I will never forget that moment. There were Jones and Mortlake, standing face to face, surrounded by perhaps half a dozen police officers but with the hooligan boys in opposition. It was as if a war were about to break out. And in the middle of it all, Scotchy Lavelle sat silently, the unwitting cause of all this and yet, for the moment, almost forgotten.
It was Mortlake who backed down. ‘There’s no need for this,’ he said, forcing the faintest shadow of a smile to his death’s-head face. ‘Why should I wish to interfere with the British police?’ He lifted his cane, gesturing at the corpse. ‘Scotchy and I were in business together.’
‘He said he was a company promoter.’
‘Is that what he said? Well, he was many things. He invested in a little club I have in Mayfair. You could say we were co-founders.’
‘Would that be the Bostonian?’ I asked. I recalled the name. It had been where Jonathan Pilgrim had stayed when he came to the country.
I had taken Mortlake by surprise, although he tried not to show it. ‘That’s the one,’ he exclaimed. ‘I see you’ve been busy, Pinkerton. Or are you a member? We have a lot of American visitors. But then, I doubt you could afford us.’
I ignored him. ‘Is Clarence Devereux another partner in this little enterprise?’
‘I don’t know any Clarence Devereux.’
‘I believe you do.’
‘You’re mistaken.’
I’d had enough. ‘I know who you are, Edgar Mortlake,’ I said. ‘I have seen your record sheet. Bank burglary. Safe-cracking. A year in the Tombs for armed assault. And that was only the most recent of your convictions.’
‘You should be careful how you speak to me!’ Mortlake took a couple of paces towards me and his entourage circled him nervously, wondering what he was going to do. ‘That was all in the past,’ he snarled. ‘I’m in England now… an American citizen with a respectable enterprise, and it would seem that your job is to protect me, not to harass me.’ He nodded at the dead man. ‘A duty you have signally failed to carry out where my late partner was concerned. Where’s the woman?’
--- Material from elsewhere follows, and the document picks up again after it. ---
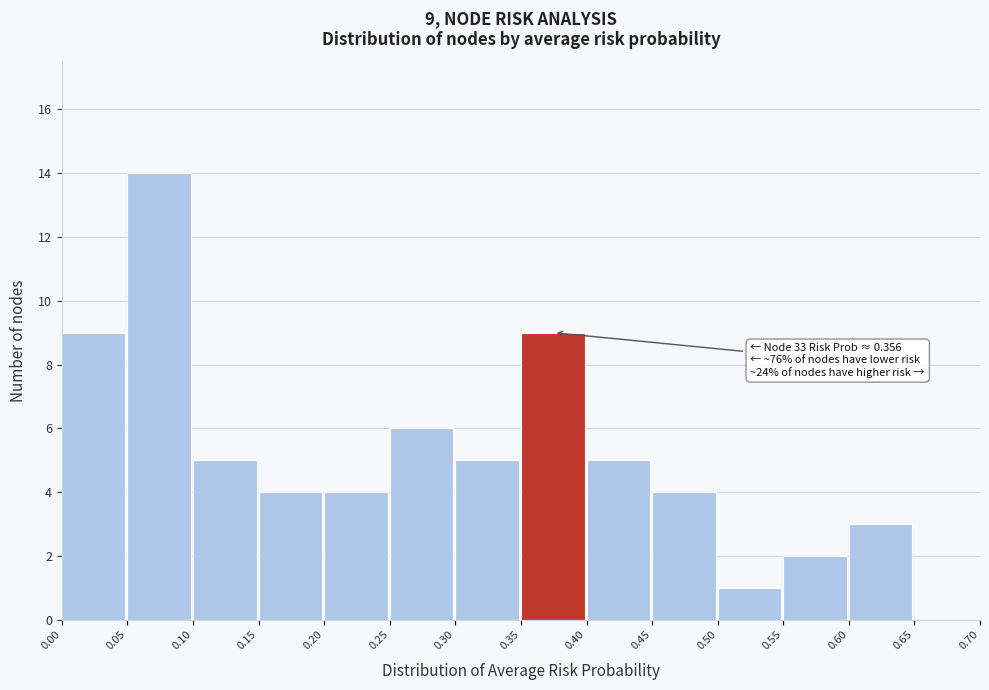

Which range on the x-axis has the tallest bar?

0.05 to 0.10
‘If you are referring to Henrietta, she is upstairs,’ Jones said. ‘She was also killed.’
‘And the rest of them?’
‘The entire household has been murdered.’
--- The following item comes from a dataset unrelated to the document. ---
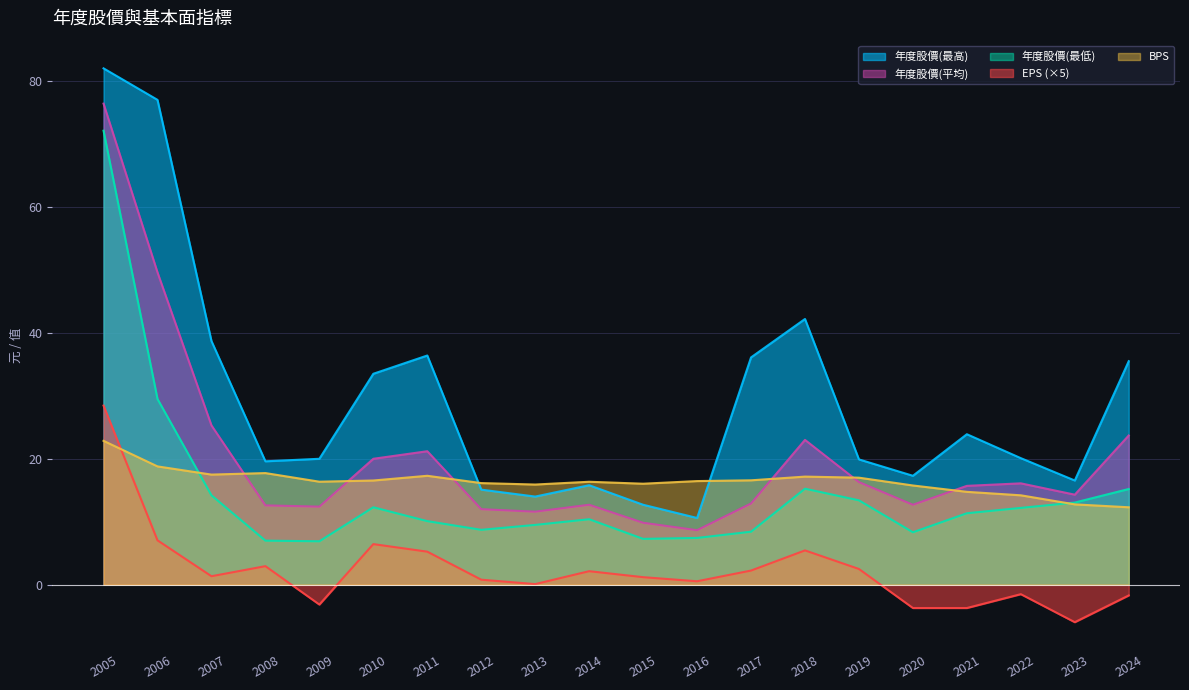

Is it true that 年度股價(平均) equals 34.0 at 2018?

False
Mortlake seemed to be thrown for the first time. He took one last look at the blood and his lip curled in disgust. ‘There is nothing for me here,’ he said. ‘I will leave the two of you gentlemen to sniff around.’
Before anyone could stop him, he had swept out again, as brazenly as he had come in. The three hooligan boys closed in on him and I saw that their primary concern was to protect him, to provide a living wall between him and his enemies in the outside world.
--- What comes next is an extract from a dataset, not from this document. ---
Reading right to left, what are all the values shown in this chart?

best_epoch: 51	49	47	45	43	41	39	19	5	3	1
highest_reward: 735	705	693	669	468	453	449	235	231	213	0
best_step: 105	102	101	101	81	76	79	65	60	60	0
‘Edgar Mortlake,’ I said. ‘The gang is making itself known.’
‘And that may be helpful to us.’ Jones glanced at the open door.
Mortlake had reached the bottom of the garden and passed through the gate. Even as we watched, he climbed into the carriage that was waiting for him, followed by his three protectors, and with the cracking of a whip he was off, back towards Highgate Hill. It occurred to me that if the murder of Scotchy Lavelle and his household had been designed to send a message then it was one that had most definitely been received.
If Hexam’s had anything to recommend it—and the list was not a long one—it was its close proximity to the centre of London. The breakfast room was once again empty and, after finishing my meal, I left the maid and the Boots behind me and set off, intending to follow the Embankment, something that Jones had recommended the day before.